— Penyidik Kepolisian Resor (Polres) Berau, Kalimantan Timur, telah menetapkan seorang pria berinisial BS sebagai tersangka dalam kasus kebakaran hutan dan lahan (karhutla) yang terjadi di Tanjung Batu, Kecamatan Pulau Derawan. Atas perbuatannya, BS diancam hukuman penjara maksimal 12 tahun dan denda hingga Rp 10 miliar.

Kapolres Berau AKBP Ridho Tri Putranto mengonfirmasi bahwa penetapan tersangka ini didasarkan pada Undang-Undang Perlindungan dan Pengelolaan Lingkungan Hidup (PPLH), Undang-Undang Cipta Kerja sektor perkebunan dan kehutanan, serta Pasal 305 Kitab Undang-Undang Hukum Pidana (KUHP). “BS ditetapkan sebagai tersangka setelah tim penyidik memastikan bahwa peristiwa kebakaran di lokasi tersebut bukan disebabkan oleh faktor alam, melainkan ada unsur kesengajaan,” ujar Ridho di Tanjung Redep, Sabtu (22/8/2026).

Kasus ini bermula dari penemuan titik panas (hotspot) oleh Satgas Karhutla yang kemudian ditindaklanjuti bersama Kesatuan Pengelolaan Hutan Produksi (KPHP) Berau. Tersangka BS mengaku membakar lahan atas perintah pemilik lahan untuk mempersiapkan area perkebunan kelapa sawit. Ia menyalakan api di lima titik berbeda pada Sabtu (8/8/2026).

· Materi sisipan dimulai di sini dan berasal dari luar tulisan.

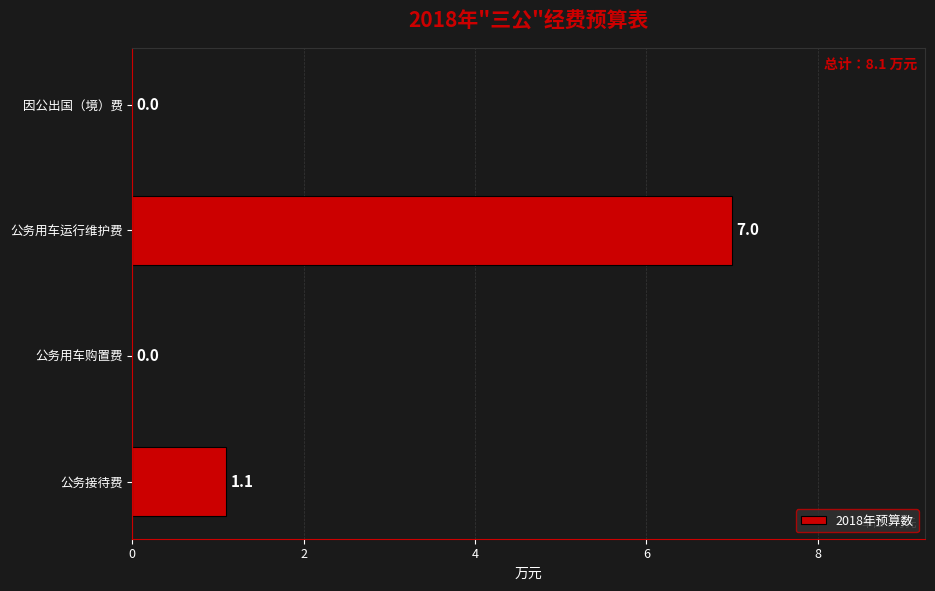

Which category has the highest value across all series?

公务用车运行维护费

Akibat cuaca panas dan angin kencang, kobaran api merembet tak terkendali hingga menghanguskan 12 hektare lahan. Kerusakan tersebut juga mencakup area konsesi perusahaan pengelolaan hasil hutan di sekitarnya. Kerugian material akibat kejadian ini ditaksir mencapai Rp 1,2 miliar.

Untuk mencegah terulangnya kejadian serupa, Polres Berau menyiagakan tim gerak cepat 24 jam di wilayah yang dinilai rawan, meliputi Kampung Kasai, Tanjung Batu, Teluk Bayur, Sambaliung, dan Kelay.

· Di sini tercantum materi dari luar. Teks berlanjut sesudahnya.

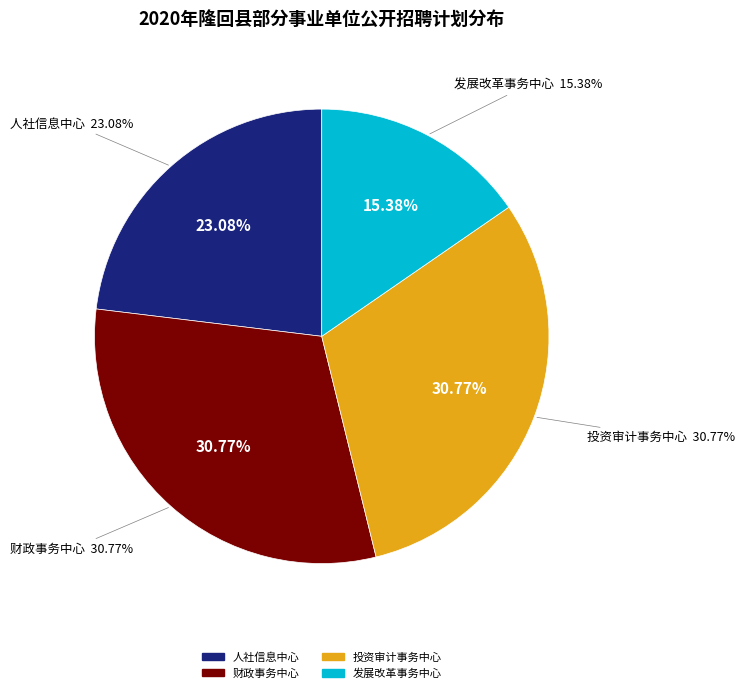

How many slices are in this pie chart?

4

Praktik pembukaan lahan dengan cara membakar (land clearing) secara ilegal masih menjadi ancaman serius bagi kelestarian hutan di Kalimantan Timur, terutama saat memasuki musim kemarau. Dorongan efisiensi biaya oleh oknum pemilik lahan seringkali mengabaikan risiko ekologis yang luas, seperti hancurnya ekosistem konsesi kehutanan dan memicu benturan kepentingan antara masyarakat, pengusaha, serta korporasi. Penegakan hukum yang tegas terhadap pelaku karhutla dianggap sebagai instrumen krusial untuk memberikan efek jera sekaligus menekan ancaman krisis lingkungan di kawasan tersebut.